A purposeful action is performed by a conscious being with a mind, who is trying to achieve a goal. Mindless behavior refers to motions in the physical world that are the result of “mere nature” and not the intentions of another thinking being.

The natural sciences include fields such as physics, chemistry, and meteorology. They study the natural world and try to deduce the “laws of nature.” The social sciences include such fields as sociology, psychology, and economics. They study different aspects of human behavior, including our interactions with each other in society.

The natural sciences develop theories that try to predict the behavior of mindless objects with better and better accuracy. They enjoy success because these objects seem to obey a constant set of fairly simple rules, and because in many settings they can perform controlled experiments. In the social sciences, including economics, the objects of study have minds of their own, and controlled experiments are much more difficult to perform. To develop economic principles, the economist relies on his own experience of purposeful action, and deduces the logical implications from it.
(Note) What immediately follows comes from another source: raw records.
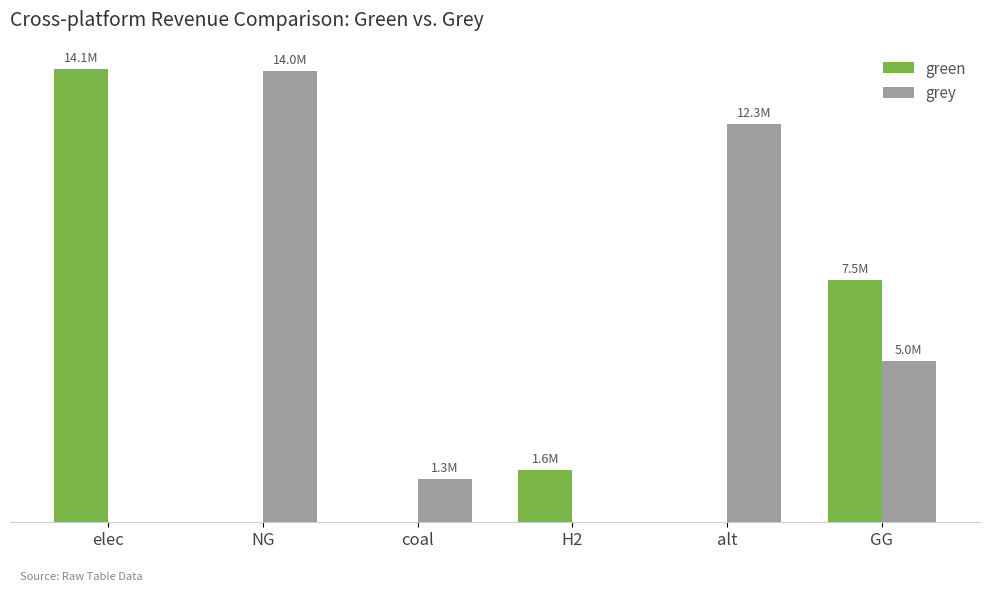

What is the average value of the green series?

3861853.7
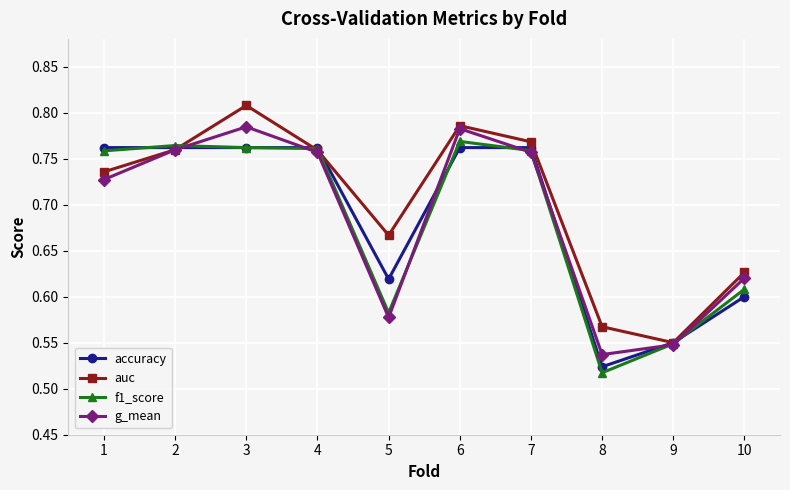

How many auc values are between 0 and 1?

10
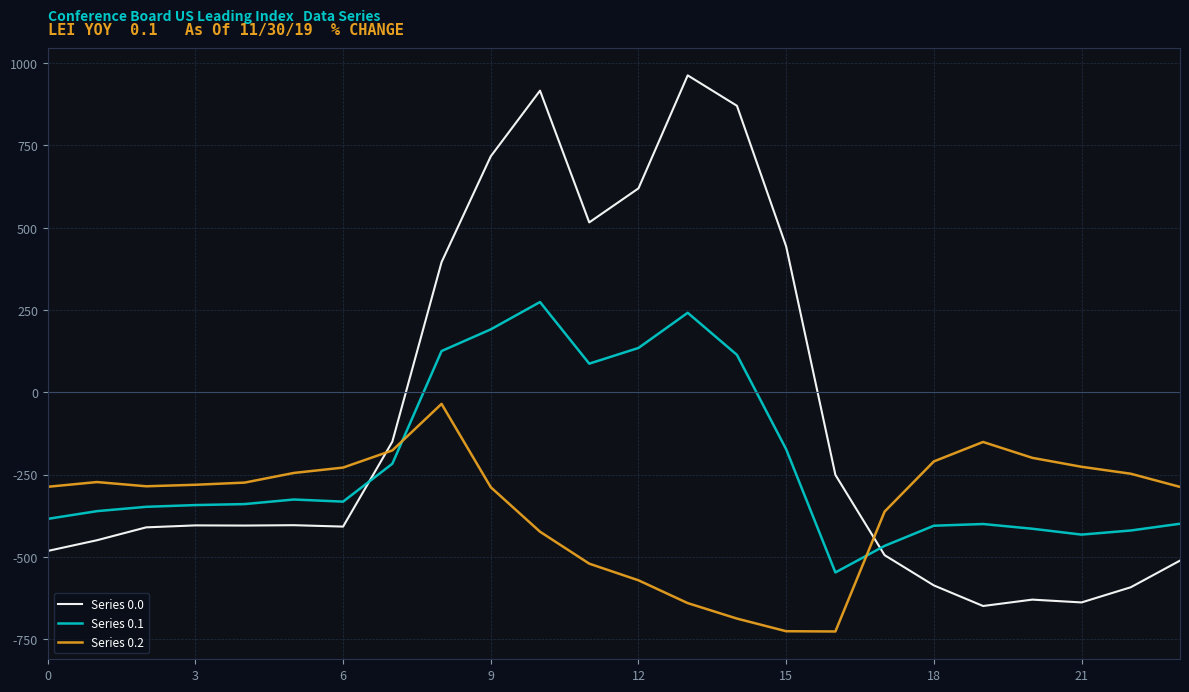

What is the difference between the maximum and minimum values in the Series 0.1 series?

821.4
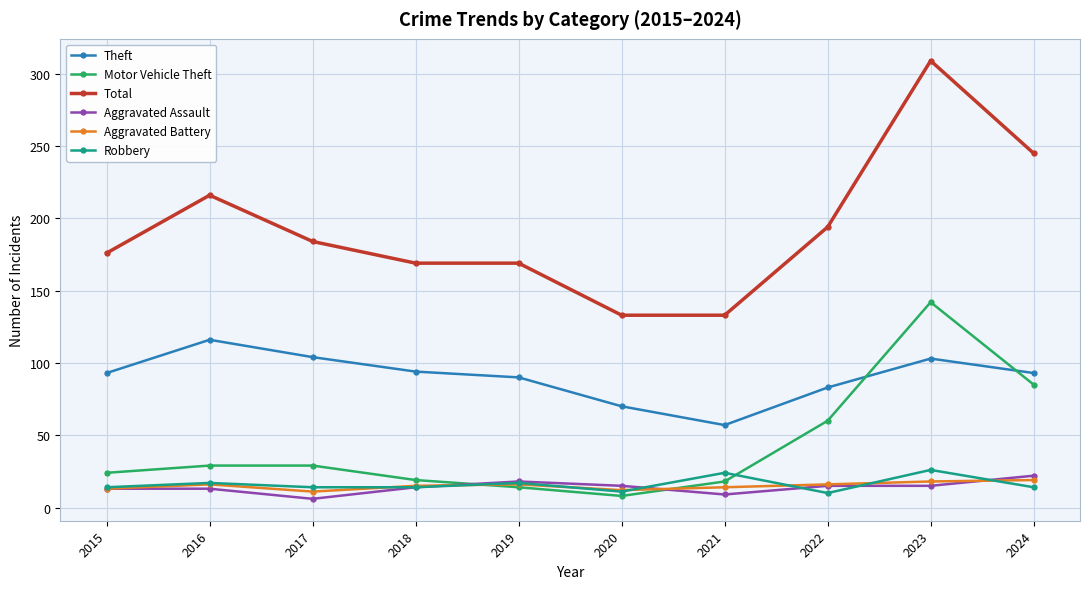

Read the Total value at 2020, to the nearest 5.

135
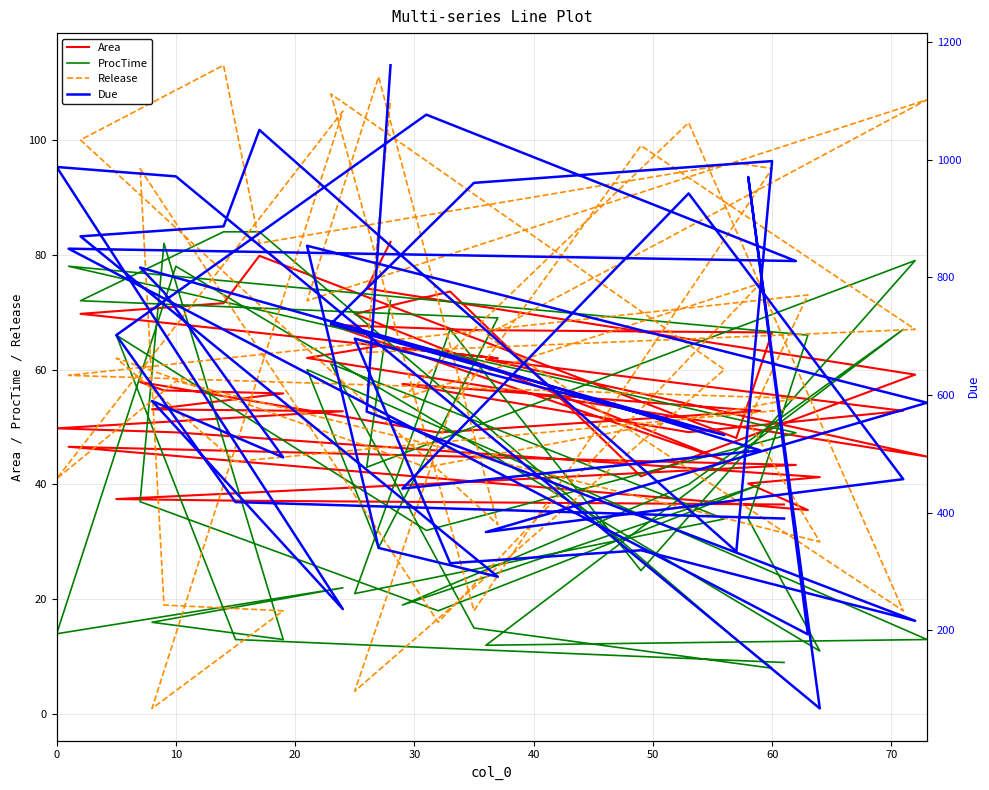

At which category does Area reach its first local valley?

60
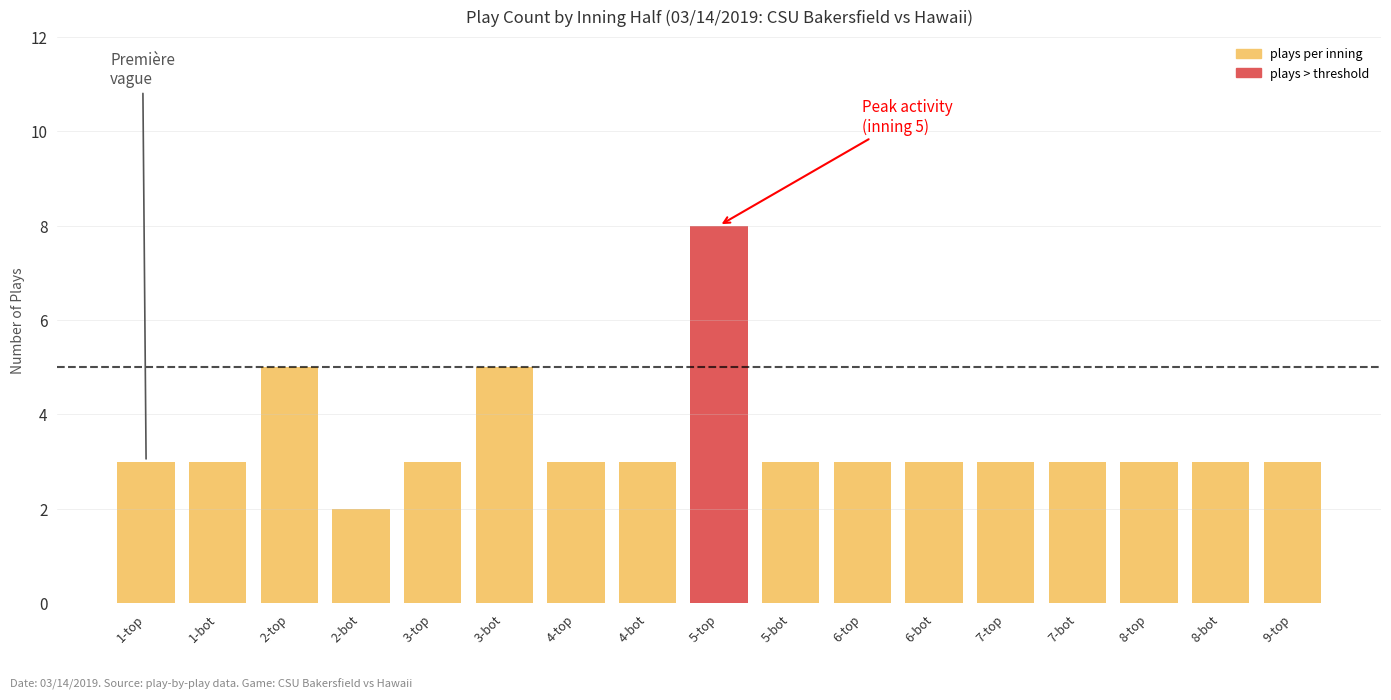

How many data points are above 3?

3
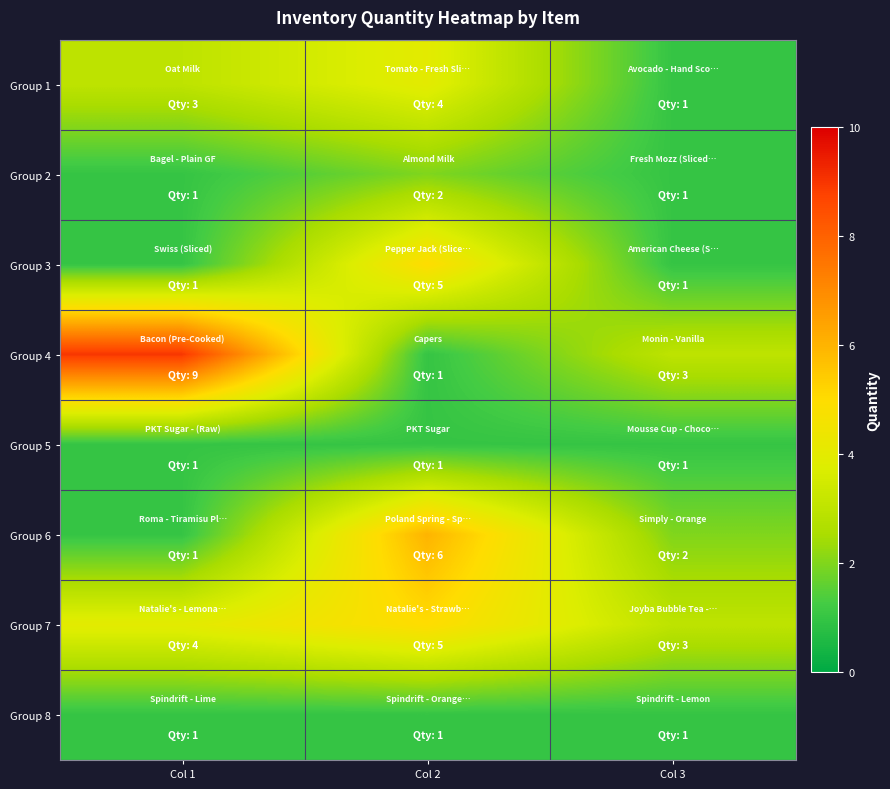

Reading left to right, extract all data points from this chart.

Group 1: Col 1=3	Col 2=4	Col 3=1
Group 2: Col 1=1	Col 2=2	Col 3=1
Group 3: Col 1=1	Col 2=5	Col 3=1
Group 4: Col 1=9	Col 2=1	Col 3=3
Group 5: Col 1=1	Col 2=1	Col 3=1
Group 6: Col 1=1	Col 2=6	Col 3=2
Group 7: Col 1=4	Col 2=5	Col 3=3
Group 8: Col 1=1	Col 2=1	Col 3=1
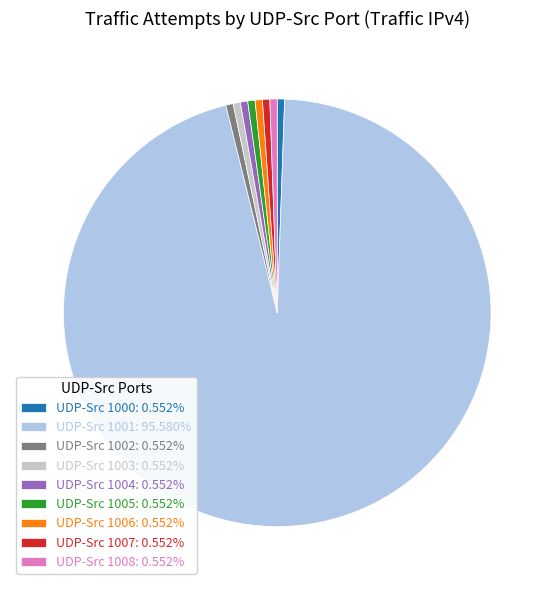

Count the number of slices in the pie.

9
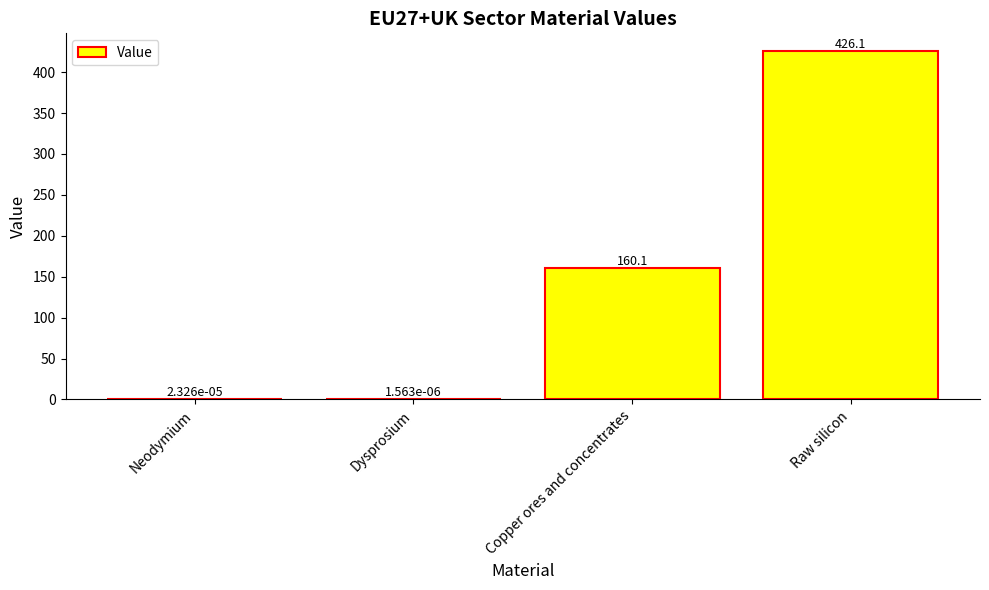

The chart shows a value of 559.8 at Raw silicon. True or false?

False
In this respect economics is closer to geometry than to physics.

**NEW TERMS**

Purposeful action: An activity undertaken for a conscious reason; behavior that has a goal.

Keynesian economics: A school of thought (inspired by John Maynard Keynes) that prescribes government budget deficits as a way to lift the economy out of recession and restore full employment.

Budget deficit: The amount the government must borrow when it spends more than it collects in taxes and other sources of revenue.

Austrian economics: A school of thought (inspired by Carl Menger and others who happened to be Austrian) that blames recessions on government interference with the economy, and recommends tax and spending cuts to help the economy during a recession.

Logical deduction: A form of reasoning that starts from one or more axioms and moves step-by-step to reach a conclusion.

Axioms: The starting assumptions or foundations in a deductive system. For example, the method of constructing a straight line between two points could be an axiom in a geometry textbook. Axioms are not proved, but are assumed to be true in order to prove other, less obvious, statements.

If someone sneezes when pepper is thrown in his face, is that a purposeful action?

Does “purposeful action” include mistakes?

Are brain and mind interchangeable terms?

Can we perform controlled experiments to test economic theories?

Would you classify Intelligent Design theory as a natural or social science?